** Provided information follows **

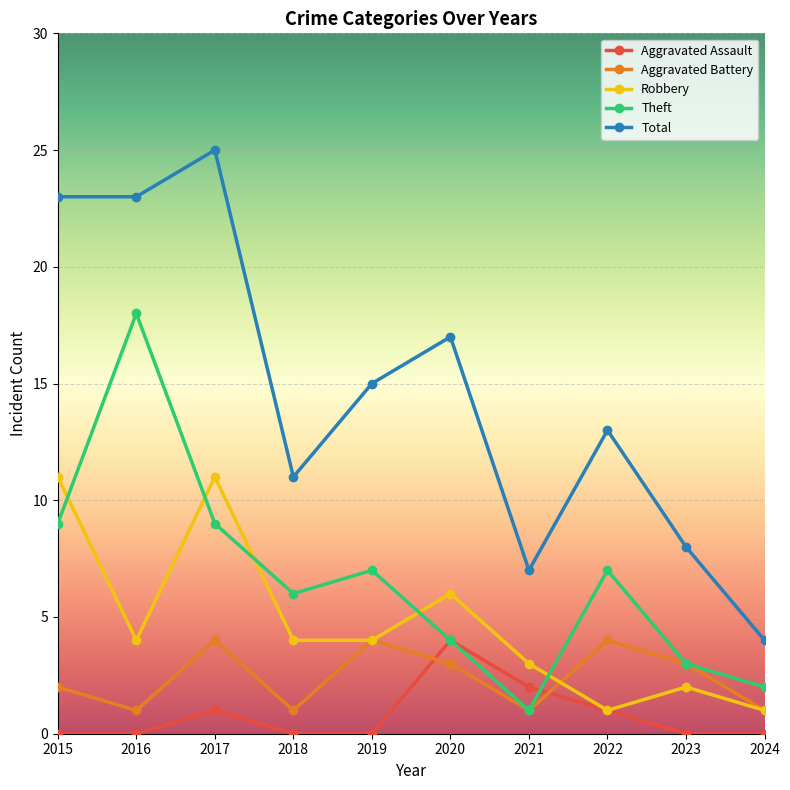

What is the difference between the maximum and minimum values in the Aggravated Battery series?

3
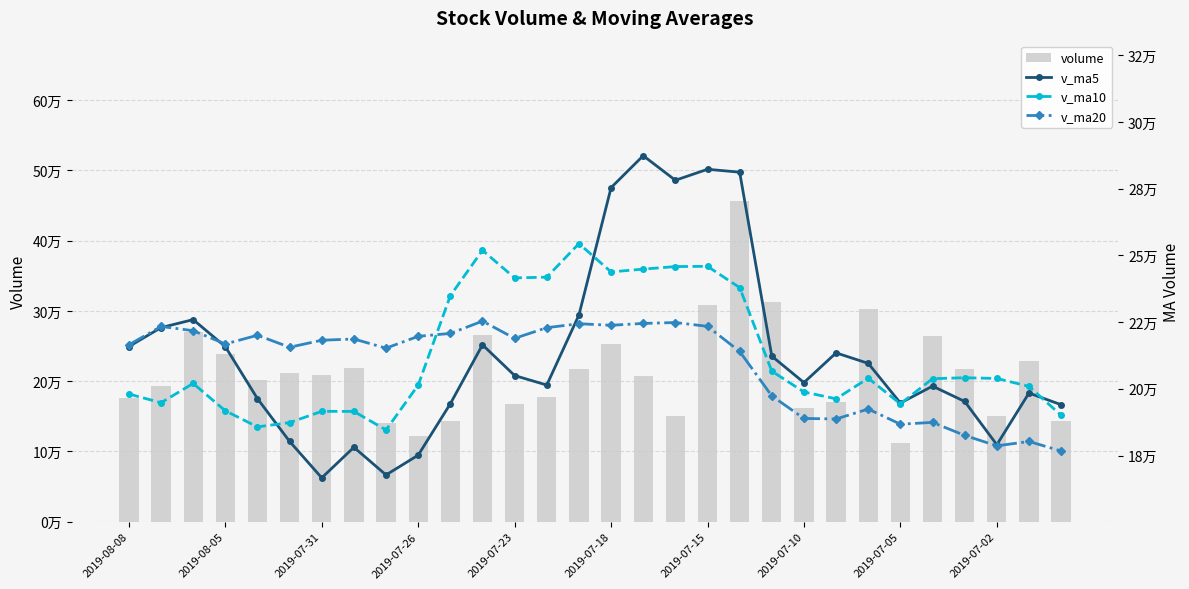

What position from the left is 10?

11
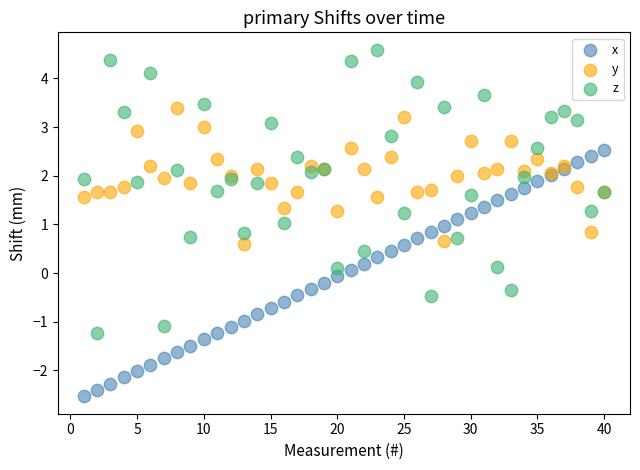

What are all the series names shown in the legend?

x, y, z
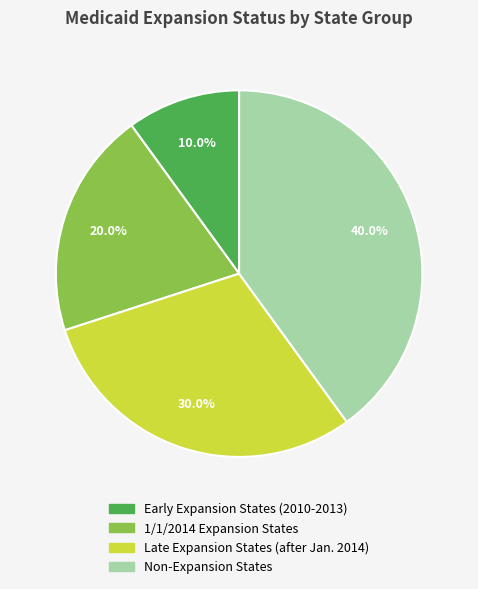

Does Non-Expansion States represent more than half of the total?

No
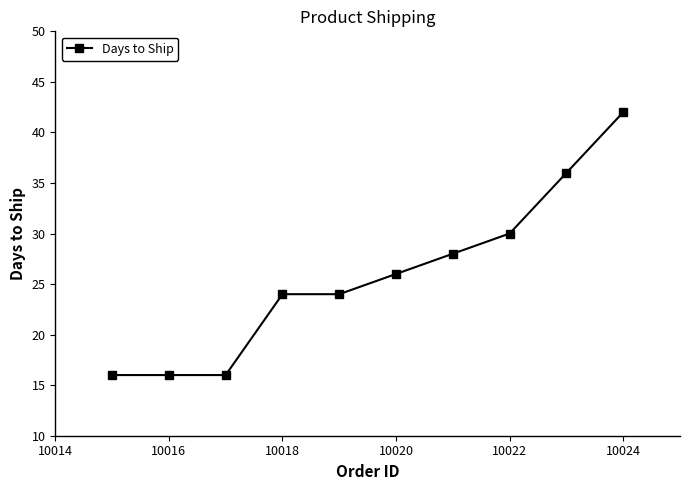

What is the maximum value shown in the chart?

42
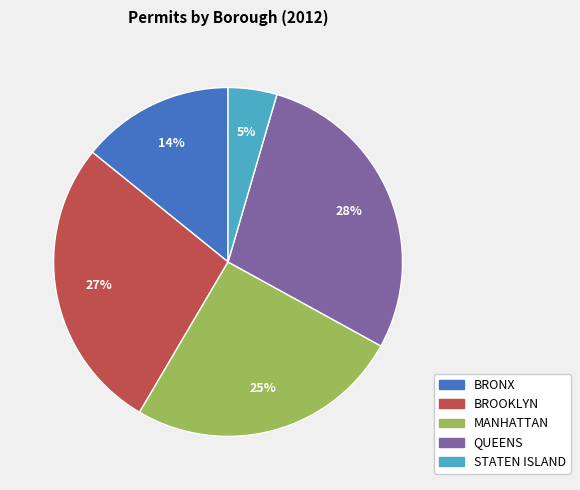

Is the sum of MANHATTAN and QUEENS greater than half?

Yes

** End of Provided information **

Assignment => Reproduce the text of every item above verbatim, omitting the pictures.

Exercise result =>
What is the difference between the maximum and minimum values in the Aggravated Battery series?

3

What position from the left is 10?

11

What are all the series names shown in the legend?

x, y, z

Does Non-Expansion States represent more than half of the total?

No

What is the maximum value shown in the chart?

42

Is the sum of MANHATTAN and QUEENS greater than half?

Yes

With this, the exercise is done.